Das Dakos war hier mit passierten Tomaten, reichlich Feta und Kapern etwas einfacher, doch ebenfalls aus sehr geschmackvollen Grundzutaten. Viel Knoblauch, perfekt abgeschmeckt und erfrischend fand ich den Tsaziki, der zusammen mit dem auffällig köstlichen Weißbrot, dass es hier dazugab, alleine schon eine zufrieden stellende Mahlzeit hätte darstellen können. Meine obligatorischen Greens sind hier großzügig portioniert und all die anderen Meze auf den Nachbartischen würde ich bei einem nächsten Besuch auch gerne probieren wollen. 

Nikitas

Stadtteil Psirri, 19 Agion Anargyron Street

Viele Auszeichnungen kleben an den Scheiben dieses Lokals. Zurecht, denn sie können wirklich kochen hier. Die Küche ist klassisch griechisch und von Meze über Fleisch zu Fisch relativ umfangreich. Ganz anders als die tatsächliche Küche des Restaurants, welche offen ist und darlegt, wie viel Vorbereitung und Effizienz hier nötig sind, um die am Abend teilweise fünffach besetzten Tisch zu bedienen. 

 

Die Tische stehen direkt auf dem Gehweg und das Restaurant besteht gewissermaßen aus zwei nebeneinanderliegenden Lokalen, zwischen welchen die Kellner hin und her pendeln. Trotz ununterbrochenem Geschäft ist die Stimmung gelöst und das Personal wirkt sehr gut gelaunt. 

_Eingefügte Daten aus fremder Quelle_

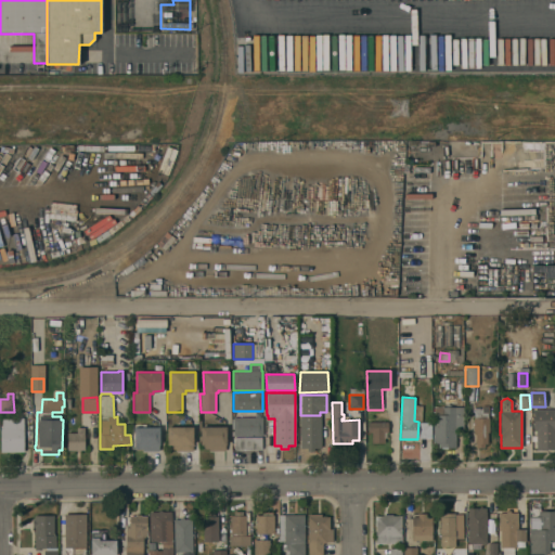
[(433,415),(434,415),(434,407),(463,407),(463,428),(455,428),(455,448),(439,448),(439,443),(434,443),(433,415)]
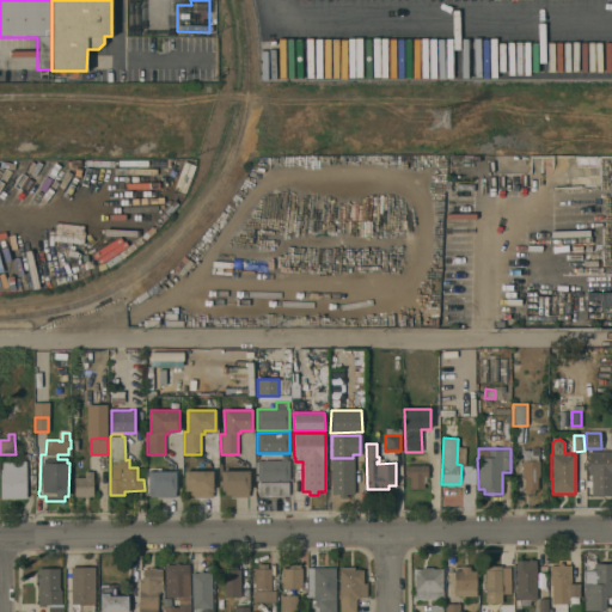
[(524,477),(522,477),(522,461),(522,450),(532,450),(532,456),(538,456),(538,461),(539,461),(539,477),(537,477),(537,489),(534,489),(534,494),(524,494),(524,477)]
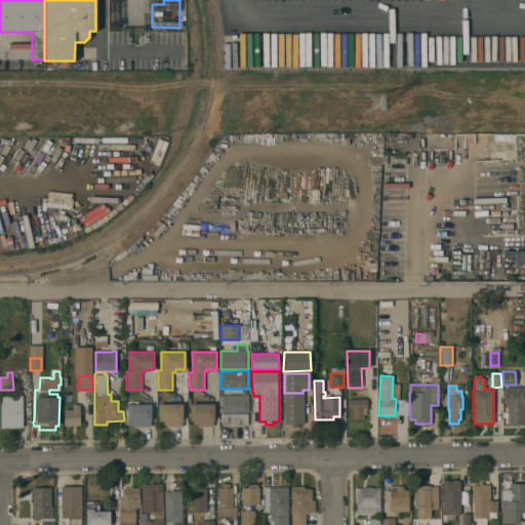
[(524,387),(524,425),(518,425),(518,426),(508,426),(508,407),(505,408),(505,388),(524,387)]
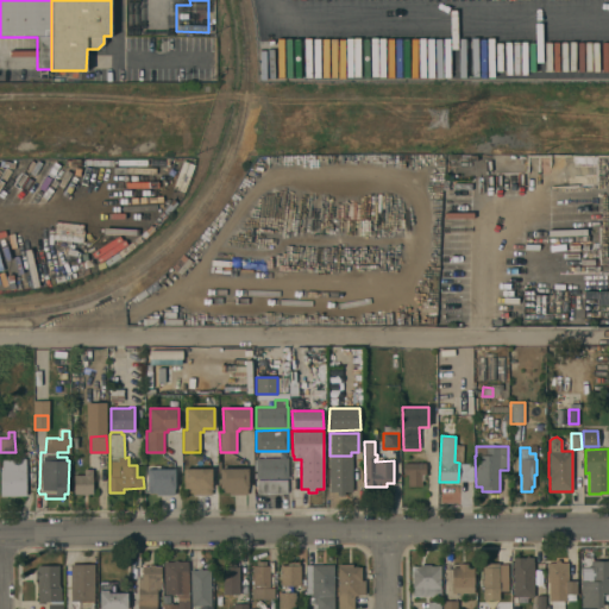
[(330,457),(351,457),(351,490),(330,490),(330,457)]
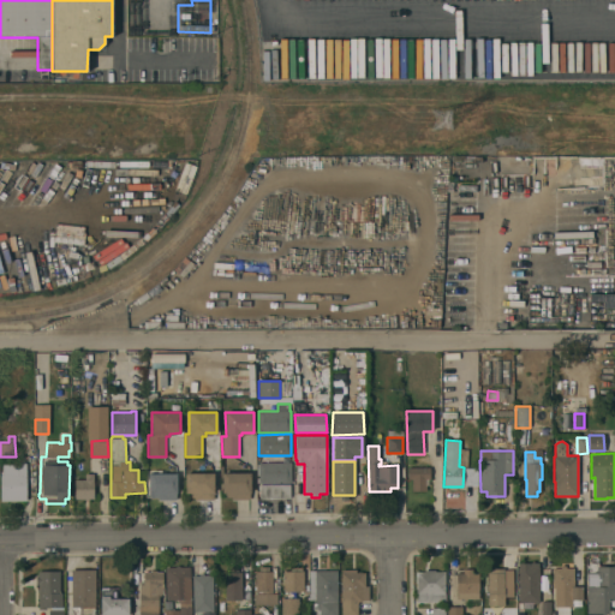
[(27,463),(27,497),(15,497),(15,501),(1,501),(1,475),(1,473),(1,465),(18,465),(21,463),(27,463)]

Was zunächst wie eine Unmenge an schwerem Essen wirkt, stellt sich letztendlich als problemlos schaffbar und leicht bekömmlich heraus. Wir finden, die Moussaka, die mit Reis gefüllte Paprikaschote und Tomate schmecken so, wie es vermutlich bei einer griechischen Oma schmecken würde, die etwas sättigendes für ihre hungrigen Enkelkinder zubereiten möchte. 

Es macht Freude hier zu essen. Gefällige Geschmäcker und diese bestimmte Art von Stimmung, die einem viel Appetit und Lust zu Essen macht. So ging es mir jedenfalls. Am besten fand ich die gebratenen Sardinen, die mit großzügig Zitrone beträufelt ganz viel sommerliche Urlaubsgefühle haben aufkommen lassen.